When Murray’s Richie Lanz escorts his secretary/cover singer (Deschanel) to a USO tour in Afghanistan, he’s surprised to see her abscond — with his wallet and, less explicably, his passport — back to Van Nuys, after they’re greeted by bombs and other life-threatening surprises. In a plot too convoluted to explain, but involving gun-runners (McBride and Caan), a mercenary (Willis) and a hooker with a heart of gold (Hudson), Richie finds himself in a Pashtun village, where he encounters a woman (Leem Lubany) with the voice of an angel and a repertoire of Cat Stevens songs under her hijab. To kill time, and make a little money, he maneuvers to get her on “Afghan Star,” wriggling around the disapproval of her father (Fahim Fazli) and the show’s producers, who believe that it is shameful — or, at the very least, unheard of — for a woman to sing in public.
The problem with “Kasbah” is that, in the tut-tutting attitude it takes toward Pashtun sexism, it seems to have overlooked its own deeply offensive misogyny. The film’s sniggering, piggish portrayal of Hudson’s Mercy is just as bad as — if not worse than — the supposedly “backward” Afghan patriarchy, whose exponents are portrayed as one or two steps away from cavemen.

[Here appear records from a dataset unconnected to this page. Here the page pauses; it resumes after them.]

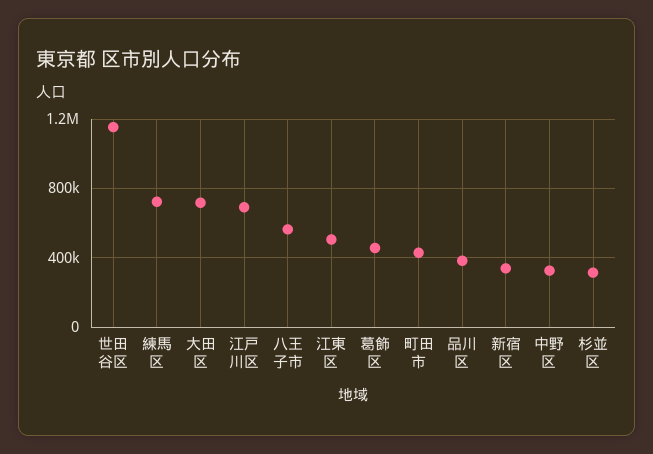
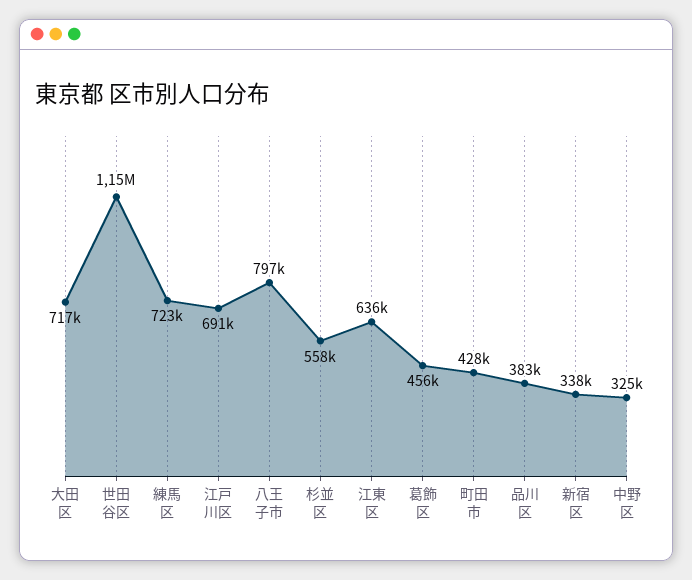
八王子市: 550000 -> 797000
江東区: 500000 -> 636000
杉並区: 300000 -> 558000

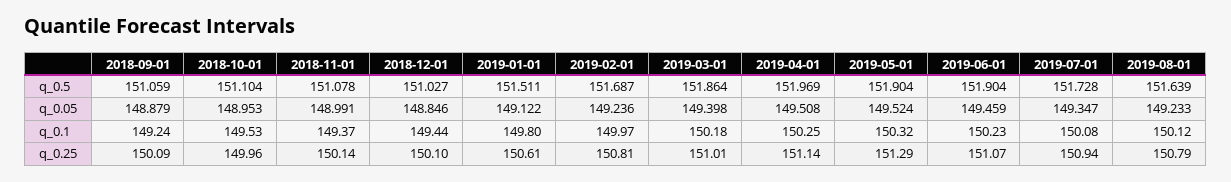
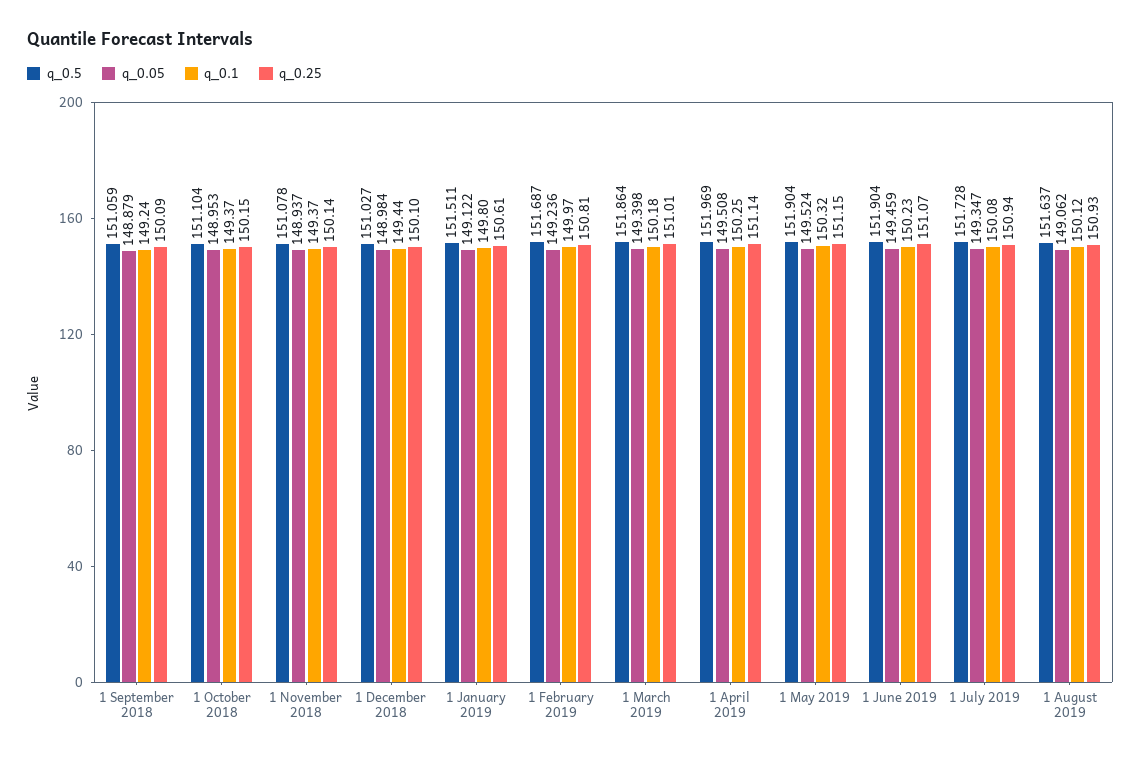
q_0.5, 2019-08-01: 151.639 -> 151.637
q_0.05, 2018-11-01: 148.991 -> 148.937
q_0.05, 2018-12-01: 148.846 -> 148.984
q_0.05, 2019-08-01: 149.233 -> 149.062
q_0.1, 2018-10-01: 149.53 -> 149.37
q_0.25, 2018-10-01: 149.96 -> 150.15
q_0.25, 2019-05-01: 151.29 -> 151.15
q_0.25, 2019-08-01: 150.79 -> 150.93

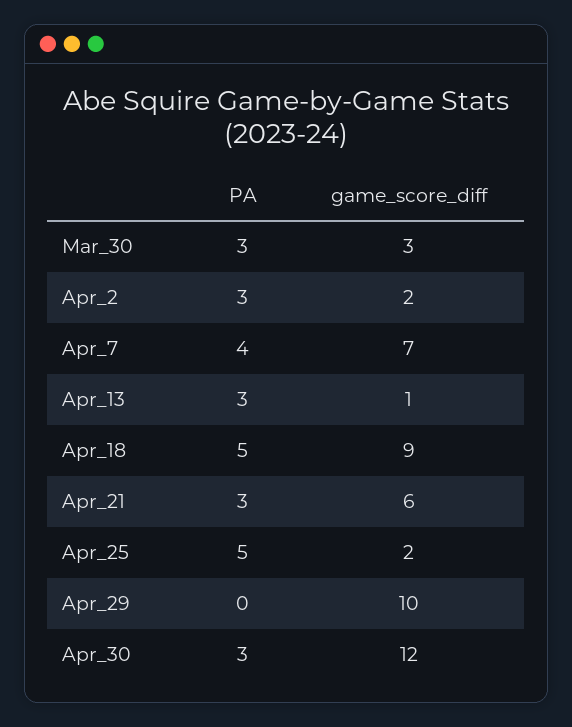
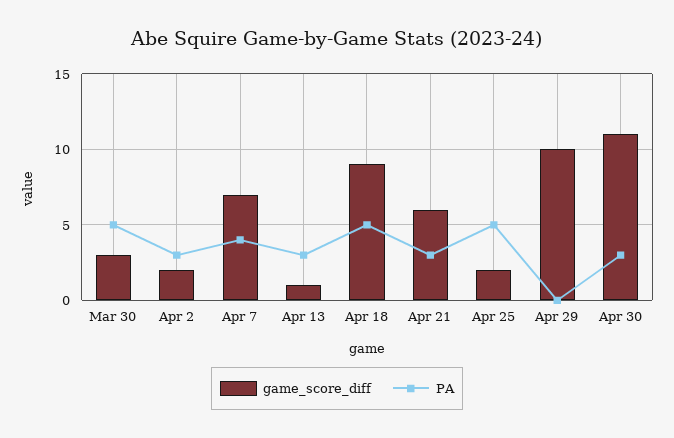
PA, Mar_30: 3 -> 5
game_score_diff, Apr_30: 12 -> 11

The unattractive cinematography cannot be blamed entirely on the desert landscape, which Richie compares, in a rare example of a quip that works, to “Aspen in wartime.” Levinson never seems to know what to point his camera at, or when to cut, and Glazer never seems to know when to leave a joke alone and let the cast work.
I have an answer for both of them. They should have pulled out six years ago, before this Afghan escapade turned into another quagmire.
R. At area theaters. Contains obscenity, drug use, sexual references and violence. 106 minutes.